__Task input__:
◇ ◇ ◇ ◇
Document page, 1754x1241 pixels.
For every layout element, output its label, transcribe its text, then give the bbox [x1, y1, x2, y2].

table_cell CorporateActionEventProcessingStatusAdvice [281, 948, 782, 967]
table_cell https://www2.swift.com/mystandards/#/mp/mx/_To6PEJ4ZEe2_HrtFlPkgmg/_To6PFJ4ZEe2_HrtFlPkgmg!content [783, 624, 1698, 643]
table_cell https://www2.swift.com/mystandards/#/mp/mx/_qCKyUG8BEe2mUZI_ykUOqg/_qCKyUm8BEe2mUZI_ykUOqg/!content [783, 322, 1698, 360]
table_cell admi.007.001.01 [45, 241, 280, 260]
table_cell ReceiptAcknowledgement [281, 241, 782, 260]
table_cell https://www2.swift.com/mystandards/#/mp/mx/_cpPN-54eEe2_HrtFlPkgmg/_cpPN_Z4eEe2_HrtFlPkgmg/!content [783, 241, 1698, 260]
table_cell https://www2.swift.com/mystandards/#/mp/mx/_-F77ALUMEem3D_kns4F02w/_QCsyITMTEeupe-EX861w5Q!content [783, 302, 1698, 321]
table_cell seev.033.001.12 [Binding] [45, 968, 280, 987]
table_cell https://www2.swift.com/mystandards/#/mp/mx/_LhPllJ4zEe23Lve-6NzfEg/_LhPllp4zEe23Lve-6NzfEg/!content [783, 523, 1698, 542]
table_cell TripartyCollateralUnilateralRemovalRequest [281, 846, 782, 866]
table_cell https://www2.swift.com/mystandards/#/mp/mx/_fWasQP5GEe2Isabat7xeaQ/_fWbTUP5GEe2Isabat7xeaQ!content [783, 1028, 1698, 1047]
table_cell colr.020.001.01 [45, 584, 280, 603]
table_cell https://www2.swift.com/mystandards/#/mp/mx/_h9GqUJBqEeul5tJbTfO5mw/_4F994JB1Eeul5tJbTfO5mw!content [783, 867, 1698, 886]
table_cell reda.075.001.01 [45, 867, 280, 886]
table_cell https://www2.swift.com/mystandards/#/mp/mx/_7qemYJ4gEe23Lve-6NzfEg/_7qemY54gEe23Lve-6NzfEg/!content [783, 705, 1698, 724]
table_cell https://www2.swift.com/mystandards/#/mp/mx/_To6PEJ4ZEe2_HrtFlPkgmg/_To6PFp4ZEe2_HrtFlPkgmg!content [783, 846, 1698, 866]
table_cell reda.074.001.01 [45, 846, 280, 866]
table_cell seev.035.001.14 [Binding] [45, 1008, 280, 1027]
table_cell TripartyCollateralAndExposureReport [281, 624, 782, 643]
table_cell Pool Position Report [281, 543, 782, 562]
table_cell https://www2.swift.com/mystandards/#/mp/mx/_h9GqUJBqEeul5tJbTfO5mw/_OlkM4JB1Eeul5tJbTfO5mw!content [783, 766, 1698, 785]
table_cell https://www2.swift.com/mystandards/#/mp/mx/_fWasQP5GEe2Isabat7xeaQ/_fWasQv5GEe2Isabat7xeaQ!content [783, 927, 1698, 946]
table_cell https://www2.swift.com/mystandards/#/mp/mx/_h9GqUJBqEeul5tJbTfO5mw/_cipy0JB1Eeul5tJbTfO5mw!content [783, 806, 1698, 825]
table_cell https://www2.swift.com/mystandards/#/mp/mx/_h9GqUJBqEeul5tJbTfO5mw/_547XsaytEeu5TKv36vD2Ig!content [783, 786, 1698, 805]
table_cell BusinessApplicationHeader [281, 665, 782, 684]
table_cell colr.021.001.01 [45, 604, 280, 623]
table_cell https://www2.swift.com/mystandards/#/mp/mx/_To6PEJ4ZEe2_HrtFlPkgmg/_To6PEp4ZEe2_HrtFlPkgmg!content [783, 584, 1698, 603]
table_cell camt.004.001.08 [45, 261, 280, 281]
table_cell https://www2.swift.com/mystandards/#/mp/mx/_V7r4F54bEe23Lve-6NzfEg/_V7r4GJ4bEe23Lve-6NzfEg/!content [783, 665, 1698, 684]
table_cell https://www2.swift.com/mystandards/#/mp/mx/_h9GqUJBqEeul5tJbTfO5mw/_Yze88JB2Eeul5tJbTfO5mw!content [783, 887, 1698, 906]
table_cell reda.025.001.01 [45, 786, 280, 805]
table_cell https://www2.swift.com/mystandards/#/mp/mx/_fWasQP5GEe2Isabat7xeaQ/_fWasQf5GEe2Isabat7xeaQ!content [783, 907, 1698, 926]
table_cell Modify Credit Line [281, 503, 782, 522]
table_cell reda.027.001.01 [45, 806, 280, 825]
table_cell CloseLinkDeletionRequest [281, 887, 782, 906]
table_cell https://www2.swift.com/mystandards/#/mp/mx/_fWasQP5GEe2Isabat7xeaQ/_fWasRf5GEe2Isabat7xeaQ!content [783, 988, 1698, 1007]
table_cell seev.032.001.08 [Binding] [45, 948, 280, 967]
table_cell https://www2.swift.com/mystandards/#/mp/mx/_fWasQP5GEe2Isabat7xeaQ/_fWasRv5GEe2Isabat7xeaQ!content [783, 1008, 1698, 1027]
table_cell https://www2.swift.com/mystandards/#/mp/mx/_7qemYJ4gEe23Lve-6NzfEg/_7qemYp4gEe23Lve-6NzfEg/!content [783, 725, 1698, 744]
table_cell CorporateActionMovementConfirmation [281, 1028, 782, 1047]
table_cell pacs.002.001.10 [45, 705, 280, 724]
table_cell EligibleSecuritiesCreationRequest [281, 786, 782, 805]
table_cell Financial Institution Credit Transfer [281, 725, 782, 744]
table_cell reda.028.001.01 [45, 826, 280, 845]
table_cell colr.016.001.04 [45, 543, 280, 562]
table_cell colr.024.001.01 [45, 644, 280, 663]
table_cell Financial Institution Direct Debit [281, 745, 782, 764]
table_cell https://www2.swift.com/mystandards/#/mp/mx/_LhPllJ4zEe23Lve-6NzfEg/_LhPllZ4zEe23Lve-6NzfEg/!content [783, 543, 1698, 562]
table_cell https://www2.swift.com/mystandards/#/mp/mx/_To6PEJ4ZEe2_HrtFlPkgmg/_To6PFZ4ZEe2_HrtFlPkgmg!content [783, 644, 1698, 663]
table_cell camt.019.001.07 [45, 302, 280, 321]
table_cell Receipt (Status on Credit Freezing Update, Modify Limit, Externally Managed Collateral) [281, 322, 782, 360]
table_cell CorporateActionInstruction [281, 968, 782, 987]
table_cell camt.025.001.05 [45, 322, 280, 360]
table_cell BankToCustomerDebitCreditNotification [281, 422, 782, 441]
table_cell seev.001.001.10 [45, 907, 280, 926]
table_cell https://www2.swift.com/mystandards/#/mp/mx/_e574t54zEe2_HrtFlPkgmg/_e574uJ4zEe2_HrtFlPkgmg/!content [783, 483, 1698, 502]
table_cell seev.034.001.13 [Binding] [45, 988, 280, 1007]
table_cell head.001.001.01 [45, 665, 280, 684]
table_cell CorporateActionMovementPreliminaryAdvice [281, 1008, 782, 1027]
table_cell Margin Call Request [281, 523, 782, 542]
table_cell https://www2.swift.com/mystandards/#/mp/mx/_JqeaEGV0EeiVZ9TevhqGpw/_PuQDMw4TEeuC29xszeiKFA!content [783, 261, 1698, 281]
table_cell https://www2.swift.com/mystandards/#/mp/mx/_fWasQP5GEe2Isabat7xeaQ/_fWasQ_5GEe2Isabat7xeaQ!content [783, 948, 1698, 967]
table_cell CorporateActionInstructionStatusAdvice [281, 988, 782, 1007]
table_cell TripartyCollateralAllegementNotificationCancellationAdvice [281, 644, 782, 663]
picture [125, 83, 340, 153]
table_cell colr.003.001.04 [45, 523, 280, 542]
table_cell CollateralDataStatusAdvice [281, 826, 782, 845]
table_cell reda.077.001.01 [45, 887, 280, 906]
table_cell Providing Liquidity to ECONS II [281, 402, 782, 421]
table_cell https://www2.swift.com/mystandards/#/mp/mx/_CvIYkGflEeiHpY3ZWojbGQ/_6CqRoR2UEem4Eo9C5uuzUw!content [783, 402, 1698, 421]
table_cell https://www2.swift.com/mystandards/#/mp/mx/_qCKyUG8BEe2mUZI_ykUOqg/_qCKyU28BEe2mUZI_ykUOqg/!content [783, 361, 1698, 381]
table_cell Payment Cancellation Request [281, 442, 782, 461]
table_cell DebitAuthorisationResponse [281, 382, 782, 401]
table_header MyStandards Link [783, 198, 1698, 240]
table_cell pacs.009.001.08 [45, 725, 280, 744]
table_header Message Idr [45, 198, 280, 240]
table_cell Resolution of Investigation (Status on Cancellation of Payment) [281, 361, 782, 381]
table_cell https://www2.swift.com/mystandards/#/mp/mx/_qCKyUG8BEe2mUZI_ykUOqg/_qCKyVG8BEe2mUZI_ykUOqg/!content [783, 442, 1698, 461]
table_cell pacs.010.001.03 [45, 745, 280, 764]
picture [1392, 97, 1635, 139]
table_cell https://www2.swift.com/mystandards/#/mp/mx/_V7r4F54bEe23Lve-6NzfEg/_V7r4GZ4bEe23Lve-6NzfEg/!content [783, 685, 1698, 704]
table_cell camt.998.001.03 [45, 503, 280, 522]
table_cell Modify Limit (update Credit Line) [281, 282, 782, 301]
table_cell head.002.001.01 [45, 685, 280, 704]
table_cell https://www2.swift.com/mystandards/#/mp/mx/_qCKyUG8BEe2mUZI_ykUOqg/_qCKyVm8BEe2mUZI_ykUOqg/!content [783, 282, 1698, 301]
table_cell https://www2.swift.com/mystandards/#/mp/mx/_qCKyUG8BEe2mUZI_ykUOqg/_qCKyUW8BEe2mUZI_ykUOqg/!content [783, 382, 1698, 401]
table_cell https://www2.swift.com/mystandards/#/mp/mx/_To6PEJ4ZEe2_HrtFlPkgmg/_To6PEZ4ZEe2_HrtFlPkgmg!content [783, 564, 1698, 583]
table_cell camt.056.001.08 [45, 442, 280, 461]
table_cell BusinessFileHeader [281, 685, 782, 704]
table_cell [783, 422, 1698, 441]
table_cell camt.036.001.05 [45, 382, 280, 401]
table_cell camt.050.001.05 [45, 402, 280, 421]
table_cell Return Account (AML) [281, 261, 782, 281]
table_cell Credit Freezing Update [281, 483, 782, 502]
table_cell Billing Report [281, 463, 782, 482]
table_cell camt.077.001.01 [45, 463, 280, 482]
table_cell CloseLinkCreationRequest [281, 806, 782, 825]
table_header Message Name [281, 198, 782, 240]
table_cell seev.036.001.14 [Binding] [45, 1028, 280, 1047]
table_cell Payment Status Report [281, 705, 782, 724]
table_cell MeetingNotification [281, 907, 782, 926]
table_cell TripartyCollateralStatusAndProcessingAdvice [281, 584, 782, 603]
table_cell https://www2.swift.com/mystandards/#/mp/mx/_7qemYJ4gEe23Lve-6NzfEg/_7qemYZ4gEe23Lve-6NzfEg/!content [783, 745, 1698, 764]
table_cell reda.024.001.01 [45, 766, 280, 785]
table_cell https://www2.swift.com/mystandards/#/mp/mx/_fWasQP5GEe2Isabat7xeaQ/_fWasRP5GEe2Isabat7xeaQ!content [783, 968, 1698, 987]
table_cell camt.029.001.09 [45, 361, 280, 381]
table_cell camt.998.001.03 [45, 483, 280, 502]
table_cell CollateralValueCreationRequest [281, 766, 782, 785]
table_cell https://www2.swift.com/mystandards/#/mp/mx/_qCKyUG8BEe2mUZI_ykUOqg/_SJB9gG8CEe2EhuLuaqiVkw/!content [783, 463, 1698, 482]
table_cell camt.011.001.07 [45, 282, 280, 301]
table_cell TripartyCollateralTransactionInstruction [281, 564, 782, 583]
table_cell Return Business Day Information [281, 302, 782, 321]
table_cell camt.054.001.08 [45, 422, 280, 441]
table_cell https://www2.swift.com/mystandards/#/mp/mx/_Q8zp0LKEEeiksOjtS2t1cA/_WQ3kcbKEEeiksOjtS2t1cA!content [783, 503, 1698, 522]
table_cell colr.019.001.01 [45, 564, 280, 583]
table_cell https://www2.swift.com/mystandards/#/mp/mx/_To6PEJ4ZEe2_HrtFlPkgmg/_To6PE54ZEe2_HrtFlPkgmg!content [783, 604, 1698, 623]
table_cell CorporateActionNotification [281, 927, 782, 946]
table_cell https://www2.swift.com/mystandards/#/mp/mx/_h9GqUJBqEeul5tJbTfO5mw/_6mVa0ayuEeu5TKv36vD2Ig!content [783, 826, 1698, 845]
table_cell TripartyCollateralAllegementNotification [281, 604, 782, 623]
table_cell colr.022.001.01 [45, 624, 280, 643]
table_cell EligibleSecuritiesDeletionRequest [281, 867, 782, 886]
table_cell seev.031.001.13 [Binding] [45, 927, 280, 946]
◇ ◇ ◇ ◇
__Description of the task__: Working through the records above, establish how many lines contain the string "reda", and reply with the number by itself.

__Response__: 7